From Data to Decisions
Eight actionable initiatives to transform our financial intelligence systems from data collectors into decision engines
Current systems answer simple questions. Sales needs: "Show me all biotech companies in Boston that raised Series B in 2024 AND have former Pfizer executives"
Graph-based RAG system connecting Mars company data → people profiles → deal history → location. Natural language interface for complex multi-hop queries.
Sales can find hyper-targeted prospects 10x faster. Convert hours of manual filtering into seconds of precise results.
Research Foundation: Knowledge graph construction (9 papers), query-specific GNN methods (2 papers), linear graph RAG (3 papers)
We detect agreements AFTER filing. Sales wants to know BEFORE the deal closes. Currently missing 30-90 day windows for early engagement.
Temporal pattern analysis across 301 agreement types. LLM-powered formal contract inference to predict M&A, IPOs, and distress events before public announcement.
First-mover advantage on high-value deals. Get to buyers/sellers 30-90 days before competitors see the filing.
Research Foundation: Formal contract inference (2 papers), prompt robustness (1 paper), temporal prediction models (4 papers)
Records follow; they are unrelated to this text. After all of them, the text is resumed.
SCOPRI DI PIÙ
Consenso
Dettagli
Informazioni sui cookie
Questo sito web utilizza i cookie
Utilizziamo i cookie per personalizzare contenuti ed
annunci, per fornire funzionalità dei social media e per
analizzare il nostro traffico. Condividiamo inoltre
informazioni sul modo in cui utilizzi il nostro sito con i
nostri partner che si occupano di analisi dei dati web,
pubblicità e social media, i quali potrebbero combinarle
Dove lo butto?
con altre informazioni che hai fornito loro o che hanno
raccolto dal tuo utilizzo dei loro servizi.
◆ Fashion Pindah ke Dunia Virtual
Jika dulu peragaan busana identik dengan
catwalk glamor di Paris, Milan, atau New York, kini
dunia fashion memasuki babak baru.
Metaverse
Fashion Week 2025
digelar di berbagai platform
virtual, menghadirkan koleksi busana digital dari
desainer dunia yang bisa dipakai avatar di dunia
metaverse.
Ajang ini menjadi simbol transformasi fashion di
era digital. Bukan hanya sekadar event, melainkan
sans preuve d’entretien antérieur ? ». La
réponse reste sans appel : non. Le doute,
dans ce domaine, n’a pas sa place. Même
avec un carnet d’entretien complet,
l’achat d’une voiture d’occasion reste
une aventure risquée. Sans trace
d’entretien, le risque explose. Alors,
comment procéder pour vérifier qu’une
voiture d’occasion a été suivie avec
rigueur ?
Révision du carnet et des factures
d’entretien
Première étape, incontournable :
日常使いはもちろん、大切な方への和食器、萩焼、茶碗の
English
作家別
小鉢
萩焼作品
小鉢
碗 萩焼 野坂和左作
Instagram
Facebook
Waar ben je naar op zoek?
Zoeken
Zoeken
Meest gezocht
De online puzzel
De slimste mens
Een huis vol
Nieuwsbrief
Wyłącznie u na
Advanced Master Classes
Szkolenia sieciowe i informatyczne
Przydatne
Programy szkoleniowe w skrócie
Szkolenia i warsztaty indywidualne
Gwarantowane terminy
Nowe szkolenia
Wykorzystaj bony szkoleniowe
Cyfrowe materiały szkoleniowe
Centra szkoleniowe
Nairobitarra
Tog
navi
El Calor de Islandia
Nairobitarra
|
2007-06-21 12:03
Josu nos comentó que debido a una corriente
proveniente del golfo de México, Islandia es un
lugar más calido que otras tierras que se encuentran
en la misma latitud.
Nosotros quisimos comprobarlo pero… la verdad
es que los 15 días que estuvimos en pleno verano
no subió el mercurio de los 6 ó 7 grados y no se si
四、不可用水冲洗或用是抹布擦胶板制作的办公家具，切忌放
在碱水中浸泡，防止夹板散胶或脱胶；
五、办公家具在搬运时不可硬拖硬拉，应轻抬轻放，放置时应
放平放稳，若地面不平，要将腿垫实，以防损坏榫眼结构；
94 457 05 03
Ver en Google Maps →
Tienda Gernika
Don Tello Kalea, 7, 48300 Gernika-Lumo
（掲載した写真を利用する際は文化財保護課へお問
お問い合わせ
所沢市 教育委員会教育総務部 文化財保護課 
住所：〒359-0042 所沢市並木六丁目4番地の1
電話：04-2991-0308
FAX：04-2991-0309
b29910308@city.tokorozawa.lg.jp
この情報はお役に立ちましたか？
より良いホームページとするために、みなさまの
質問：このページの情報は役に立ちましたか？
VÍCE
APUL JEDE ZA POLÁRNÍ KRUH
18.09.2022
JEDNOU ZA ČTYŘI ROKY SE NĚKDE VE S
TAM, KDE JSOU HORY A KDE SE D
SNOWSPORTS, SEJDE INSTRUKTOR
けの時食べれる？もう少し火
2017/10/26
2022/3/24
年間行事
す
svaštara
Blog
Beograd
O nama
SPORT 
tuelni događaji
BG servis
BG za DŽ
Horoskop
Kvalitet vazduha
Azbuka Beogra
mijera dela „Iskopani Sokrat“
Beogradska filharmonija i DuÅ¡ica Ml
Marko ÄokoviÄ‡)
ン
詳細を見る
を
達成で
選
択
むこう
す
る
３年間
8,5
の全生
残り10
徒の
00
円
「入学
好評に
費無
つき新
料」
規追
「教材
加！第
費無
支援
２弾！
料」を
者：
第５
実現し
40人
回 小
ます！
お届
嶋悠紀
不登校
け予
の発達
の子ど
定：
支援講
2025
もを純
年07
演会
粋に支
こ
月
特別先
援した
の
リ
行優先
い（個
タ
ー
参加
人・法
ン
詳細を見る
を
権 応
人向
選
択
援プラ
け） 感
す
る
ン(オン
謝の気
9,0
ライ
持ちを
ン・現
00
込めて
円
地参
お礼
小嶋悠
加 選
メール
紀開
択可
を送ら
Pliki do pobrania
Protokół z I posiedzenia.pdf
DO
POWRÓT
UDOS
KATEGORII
Mars processes 1.9M news items. Sales manually checks dashboards multiple times per day and still misses time-sensitive opportunities.
LLM-powered agent framework monitoring feeds 24/7. Intelligent filtering for "Tier 1" events (>$100M deals, strategic M&A). Instant Slack/email alerts with context.
Never miss a high-value deal. Sales responds in minutes, not hours. Reduced dashboard fatigue by 90%.
Research Foundation: LLM-powered AI agent frameworks (2 papers), cognitive-aligned models (1 paper), event detection (3 papers)
Mars has 251k people profiles, but bios are unstructured text blobs. Can't search by education, past employers, or board experience.
Layout-aware LLM parsing extracting: education (school/degree/year), employment history, board seats, specialties, certifications. Batch process all 251k profiles.
People-first prospecting. "Show me all Stanford CS grads who worked at Google" becomes possible. Massive value-add for recruiting/BD use cases.
Research Foundation: Layout-aware parsing (1 paper), resume information extraction (1 paper), named entity recognition (4 papers)
Tester processes full year for $80 now. Scaling to 10M events = $1,000+. Mars/M&A/Agreements all face similar cost constraints at scale.
KV cache eviction optimization, prompt compression, and efficient fine-tuning techniques. Batch processing improvements for H200 GPUs (150-180 prompts/sec → 500+).
10x throughput at same cost. Process entire SEC corpus daily instead of weekly. Enables real-time processing for all systems.
Research Foundation: KV cache optimization (2 papers), prompt training (1 paper), model acceleration (3 papers), inference fragility (1 paper)
Legal teams need: "Find all employment agreements similar to this one" or "Show me covenant terms trending in tech M&A." Currently impossible with keyword search.
PostgreSQL + pgvector embeddings for 26M filings. Semantic similarity search across entire corpus. Natural language queries return ranked relevant agreements.
Legal intelligence product. Benchmark terms, find precedents in seconds. New revenue stream from law firms and corporate legal departments.
Research Foundation: Vector search optimization (4 papers), semantic similarity methods (2 papers), document retrieval (5 papers)
Tester detects 30 event types but treats them independently. No portfolio management, risk assessment, or adaptive learning from outcomes.
Multi-agent architecture: Event detection agents, portfolio manager agent, risk agent. Thompson sampling for continuous learning. Bayesian optimization for alpha discovery.
Autonomous trading system. Move from event detection to full alpha generation. Potential licensing to hedge funds/quant firms.
Research Foundation: Multi-agent trading systems (1 paper), Thompson sampling (1 paper), Bayesian optimization (2 papers), time series foundation models (2 papers)
Using generic LLMs (OpenAI, Claude, Grok) for specialized financial tasks. Paying for tokens that understand general knowledge but not our specific domain nuances.
Pre-train or fine-tune smaller models (7B-13B) on 26M SEC filings, 1.9M financial news items, 25k M&A deals. Domain-specific vocabulary for financial entities/events.
50-80% cost reduction. Better accuracy on financial tasks. Own our models = competitive moat. Can license to other fintechs.
Research Foundation: Domain-adapted pre-training (3 papers), prompt flow training (1 paper), multitask finetuning (2 papers)
These initiatives are grounded in 249 recent research papers from arXiv, covering advances in LLMs, knowledge graphs, vector search, and financial AI from 2024-2025.